European City Seminars 2010 - Ethnicity in the City

1) Ostrava (Czech Republic) and Krakow (Poland), 16 – 21 April 2010.

2) Bratislava (Slovakia) and Vienna (Austria), 14 – 18 May 2010.

3) Berlin (Germany), 18 – 21 June 2010

Historically, European cities always faced the challenge of dealing with migration; the urban much more than the rural spaces thus became the realm in which the ability to integrate, accommodate and include diverse and changing populations had to be negotiated. Any talk of inclusion should, however take note underlying power structures, and question who defines the rules of integration. How are the chances of this model´s survival in a changing economic and demographic environment, characterized by the influx of new migrants, the rising power of developers and investors, and the spread of urban areas beyond its historic borders?

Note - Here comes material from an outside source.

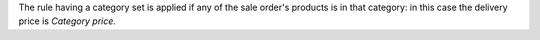 The rule having a category set is applied if any of the sale order's products is in that category:
in this case the delivery price is *Category price*.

The uncertainty about the future of the “European city” model is maybe most visible in case of the cities of Central and Eastern Europe, which experience a process of rapid changes that affects the cities´ social and built fabric and the political steering of its development.


With these statements in mind Multicultural Centre Prague (website European City), Insitute for Public Affairs, Villa Decius Association and Rejs e.V. (magazine Plotki) invite researchers, journalists and artists to participate in a unique project that will deal with ethnic themes in central European cities. The outcome of this project will contain several case studies and media material as photo series, audiovisual recordings etc.


Selected participants will participate at the following research seminars:

1) A six day-long 'travelling' research seminar in Ostrava (Czech Republic) and Krakow (Poland), 16 – 21 April 2010. Focusing mostly but not exclusively on the two cities of Ostrava and Krakow, the participants will present and discuss their own contributions and conduct the field research in and around Ostrava and Krakow.

and/or

2) A five day-long 'travelling' research seminar in Bratislava (Slovakia) and Vienna (Austria), 14 – 18 May 2010. Focusing mostly but not exclusively on the two cities of Bratislava and Vienna, the participants will present and discuss their own contributions and conduct the field research in and around Bratislava and Vienna.

and/or

3) A four day-long research seminar in Berlin (Germany), 18 – 21 June 2010. Focusing mostly but not exclusively on the city of Berlin, the participants will present and discuss their own contributions and conduct the field research in and around Berlin.


The programme is open for everyone living in a EU member state with good knowledge of English. Researchers (senior researchers, PHD and MA students in the widest range of social science including but not limited to sociology, geography, anthropology, history, cultural studies), journalists and artists (photographers and film-makers) are especially encouraged to apply.